Der ursprüngliche Antrag zielte darauf ab, den Baustellenfonds wieder mit Mitteln auszustatten – dieser existiert zwar formal, verfügt jedoch derzeit aufgrund von Haushaltszwängen über kein budgetiertes Geld. Doch ein in letzter Minute eingebrachter Änderungsantrag ersetzte die Pläne. Die von SPD, CDU und Grünen ausgearbeitete Vorlage sieht stattdessen eine Evaluation der bisherigen Fördermaßnahmen vor. Ziel ist es, künftige Hilfen für betroffene Betriebe zu verbessern, indem frühere Instrumente analysiert und neue finanzielle sowie nicht-finanzielle Lösungen entwickelt werden.

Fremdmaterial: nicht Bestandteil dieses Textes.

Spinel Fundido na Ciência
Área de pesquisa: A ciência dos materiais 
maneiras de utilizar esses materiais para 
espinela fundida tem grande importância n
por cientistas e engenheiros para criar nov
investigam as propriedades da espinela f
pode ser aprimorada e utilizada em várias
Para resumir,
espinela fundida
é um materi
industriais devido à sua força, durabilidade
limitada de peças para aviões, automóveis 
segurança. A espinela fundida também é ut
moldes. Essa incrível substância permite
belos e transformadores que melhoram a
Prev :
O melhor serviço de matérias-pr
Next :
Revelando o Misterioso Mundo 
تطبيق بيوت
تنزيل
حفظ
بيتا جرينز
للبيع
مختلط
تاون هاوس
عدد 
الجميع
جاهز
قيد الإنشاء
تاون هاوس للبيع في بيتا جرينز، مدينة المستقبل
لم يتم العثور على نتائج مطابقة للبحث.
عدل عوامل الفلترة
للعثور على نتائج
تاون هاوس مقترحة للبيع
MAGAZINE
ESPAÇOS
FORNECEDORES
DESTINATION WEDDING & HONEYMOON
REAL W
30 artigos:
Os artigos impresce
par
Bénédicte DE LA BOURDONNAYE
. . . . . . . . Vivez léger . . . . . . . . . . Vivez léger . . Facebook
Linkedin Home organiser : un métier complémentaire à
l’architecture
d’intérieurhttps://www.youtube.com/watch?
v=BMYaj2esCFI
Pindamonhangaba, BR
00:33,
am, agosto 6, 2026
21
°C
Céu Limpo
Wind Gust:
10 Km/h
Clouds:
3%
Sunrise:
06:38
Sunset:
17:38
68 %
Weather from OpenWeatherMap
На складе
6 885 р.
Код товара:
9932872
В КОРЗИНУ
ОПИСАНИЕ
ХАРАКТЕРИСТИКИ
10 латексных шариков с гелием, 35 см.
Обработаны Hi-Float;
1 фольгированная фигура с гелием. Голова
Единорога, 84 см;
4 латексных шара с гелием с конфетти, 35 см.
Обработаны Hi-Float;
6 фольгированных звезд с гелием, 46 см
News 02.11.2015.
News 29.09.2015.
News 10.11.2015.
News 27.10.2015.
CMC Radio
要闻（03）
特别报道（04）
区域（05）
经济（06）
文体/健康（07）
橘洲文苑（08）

Einige Ratsmitglieder, darunter Stefan Wirtz von der AfD, kritisierten den Zeitplan des Änderungsantrags als zu zögerlich. Dennoch wurde die Vorlage angenommen und veränderte Glogowskis ursprünglichen Antrag maßgeblich. Die Ergebnisse der Evaluation werden nun an die zuständigen Ausschüsse des Rates weitergeleitet und fließen in die Haushaltsberatungen für 2027/2028 ein. Im Fokus bleibt die Entwicklung langfristiger Lösungen für Unternehmen, die unter langandauernden Baustellen leiden.